Это касается и любых идей. Если с идеей можно работать как с материалом – она становится «материальной вещью»: её можно трансформировать, изменять. Что, впрочем, далеко не всегда и не всем удаётся. Но если идею удаётся посадить на сознание, или вменить в сознание какого-то человека – она становится материальной силой. Маркс это блестяще продемонстрировал, технически продемонстрировал, изменив полмира чужими руками, только за счёт вменения определённых идей.

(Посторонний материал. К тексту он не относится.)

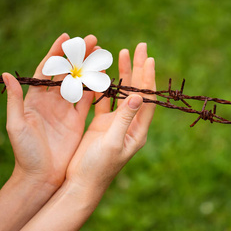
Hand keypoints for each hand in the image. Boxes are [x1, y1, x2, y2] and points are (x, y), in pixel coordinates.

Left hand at [4, 33, 97, 187]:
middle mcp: (51, 101)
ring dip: (90, 68)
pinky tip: (106, 78)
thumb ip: (15, 100)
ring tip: (102, 54)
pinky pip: (89, 101)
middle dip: (79, 55)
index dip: (56, 52)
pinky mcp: (78, 121)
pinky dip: (97, 89)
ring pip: (80, 83)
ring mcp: (66, 110)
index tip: (68, 37)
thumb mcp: (17, 125)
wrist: (41, 176)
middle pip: (67, 72)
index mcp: (35, 99)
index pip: (47, 69)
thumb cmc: (25, 153)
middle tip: (94, 41)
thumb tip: (7, 75)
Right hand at [66, 43, 155, 190]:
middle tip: (139, 46)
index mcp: (138, 130)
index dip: (148, 79)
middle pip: (138, 91)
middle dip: (138, 69)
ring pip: (122, 93)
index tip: (148, 58)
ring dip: (123, 74)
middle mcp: (130, 124)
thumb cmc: (98, 168)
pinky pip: (106, 101)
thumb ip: (125, 119)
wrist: (81, 184)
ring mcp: (116, 124)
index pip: (148, 99)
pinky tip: (105, 71)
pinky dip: (106, 86)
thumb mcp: (113, 142)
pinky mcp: (101, 125)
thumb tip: (140, 96)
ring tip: (122, 52)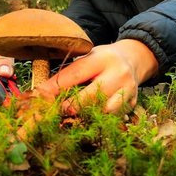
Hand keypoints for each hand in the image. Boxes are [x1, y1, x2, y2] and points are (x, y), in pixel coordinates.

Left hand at [33, 39, 158, 113]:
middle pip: (92, 95)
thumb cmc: (103, 60)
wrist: (133, 60)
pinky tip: (93, 115)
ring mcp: (128, 89)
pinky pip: (114, 116)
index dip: (57, 86)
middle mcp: (118, 73)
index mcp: (103, 58)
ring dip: (88, 114)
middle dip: (72, 105)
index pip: (76, 74)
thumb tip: (46, 92)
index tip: (41, 95)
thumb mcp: (89, 57)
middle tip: (60, 110)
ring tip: (77, 114)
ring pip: (105, 110)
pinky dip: (101, 118)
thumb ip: (72, 72)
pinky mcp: (133, 102)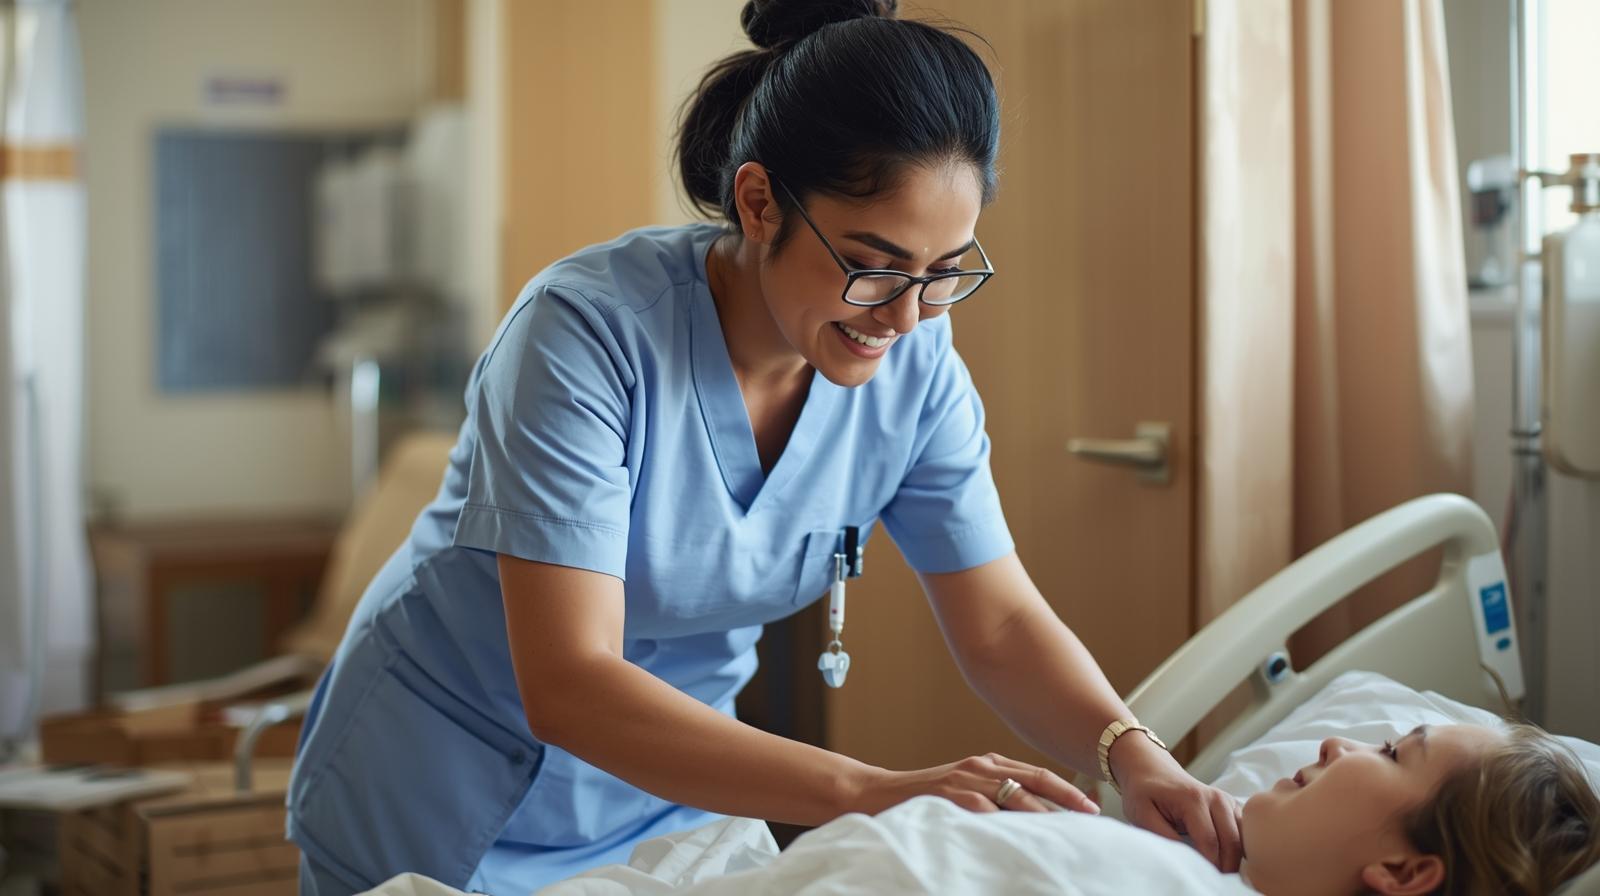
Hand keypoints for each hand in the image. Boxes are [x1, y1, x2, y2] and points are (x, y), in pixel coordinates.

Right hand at [857, 752, 1100, 815]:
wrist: (876, 794)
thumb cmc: (924, 798)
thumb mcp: (964, 790)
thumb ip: (994, 796)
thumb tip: (1031, 818)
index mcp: (988, 763)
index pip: (1037, 774)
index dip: (1067, 790)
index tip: (1092, 807)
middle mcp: (981, 766)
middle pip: (1035, 781)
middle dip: (1067, 799)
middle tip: (1092, 817)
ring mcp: (966, 780)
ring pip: (1018, 796)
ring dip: (1046, 814)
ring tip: (1068, 830)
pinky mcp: (952, 796)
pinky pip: (988, 809)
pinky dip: (1009, 823)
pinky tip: (1026, 836)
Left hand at [1111, 733, 1242, 871]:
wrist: (1153, 770)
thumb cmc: (1145, 793)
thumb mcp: (1142, 814)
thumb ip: (1163, 836)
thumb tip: (1186, 859)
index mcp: (1193, 799)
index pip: (1209, 841)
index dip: (1209, 866)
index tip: (1203, 880)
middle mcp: (1216, 798)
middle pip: (1232, 841)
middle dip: (1227, 867)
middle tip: (1217, 884)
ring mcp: (1227, 801)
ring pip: (1243, 837)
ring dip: (1238, 859)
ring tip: (1225, 876)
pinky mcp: (1232, 806)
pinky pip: (1245, 831)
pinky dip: (1242, 848)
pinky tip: (1232, 862)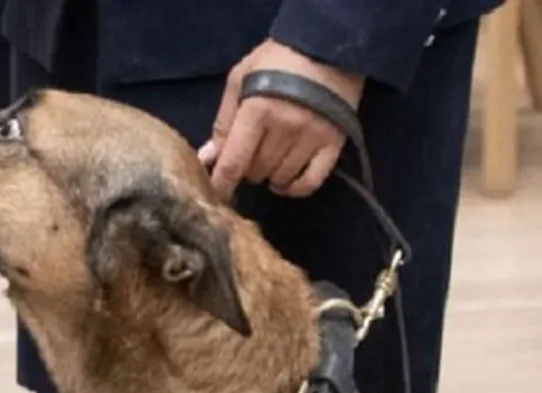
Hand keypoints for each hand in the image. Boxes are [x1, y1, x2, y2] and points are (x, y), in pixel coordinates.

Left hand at [199, 40, 363, 199]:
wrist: (328, 45)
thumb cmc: (276, 60)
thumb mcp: (240, 79)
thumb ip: (223, 121)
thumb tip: (207, 158)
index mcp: (257, 110)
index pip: (234, 162)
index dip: (221, 184)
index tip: (215, 196)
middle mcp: (285, 127)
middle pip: (256, 172)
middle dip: (246, 169)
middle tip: (249, 154)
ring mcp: (312, 137)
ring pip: (281, 178)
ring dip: (269, 176)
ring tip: (268, 161)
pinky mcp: (334, 143)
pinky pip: (311, 181)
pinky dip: (294, 188)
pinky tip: (285, 182)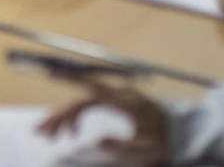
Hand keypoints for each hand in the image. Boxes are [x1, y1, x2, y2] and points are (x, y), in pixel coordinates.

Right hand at [38, 81, 168, 165]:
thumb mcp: (147, 149)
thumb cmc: (164, 139)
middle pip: (81, 100)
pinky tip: (72, 132)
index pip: (93, 88)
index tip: (53, 75)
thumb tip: (96, 140)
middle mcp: (117, 95)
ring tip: (50, 135)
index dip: (71, 81)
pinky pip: (89, 105)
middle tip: (42, 133)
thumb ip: (123, 146)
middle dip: (59, 116)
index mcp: (124, 102)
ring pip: (82, 103)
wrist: (181, 130)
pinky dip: (77, 117)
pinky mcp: (115, 101)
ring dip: (64, 118)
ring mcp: (115, 97)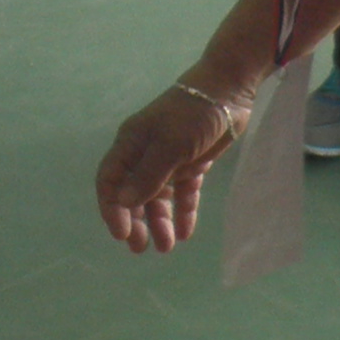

В этом смысле, тот же Хайдеггер указывал на ошибки философов-идеалистов, которые, критикуя материализм, делают это неправильно. Эти «неправильные критики» считают, что они – материалисты – совсем тупые, поскольку говорят, что «материальное – главное!», и при этом имеют в виду, что «главным» является – вот этот вот материал (стучит по столу), природный, ощущаемый различными органами чувств.
Диалектический материализм сделал «материалом», в том числе, и «идеальное». И в этом смысле очень сложно с ним бороться. Если ты – подобного рода идеалист и считаешь, что все материалисты неправы, то, как только ты так начинаешь считать, грамотный материалист говорит: «А я с твоими идеями точно так же, как с камнем, могу работать». И всё!
Еще есть соображения или вопросы?
(пауза)
Теперь я немного хочу сказать совсем о другом. О наших семинарах. Наши занятия, не знаю как вам, а мне всё больше и больше не нравятся.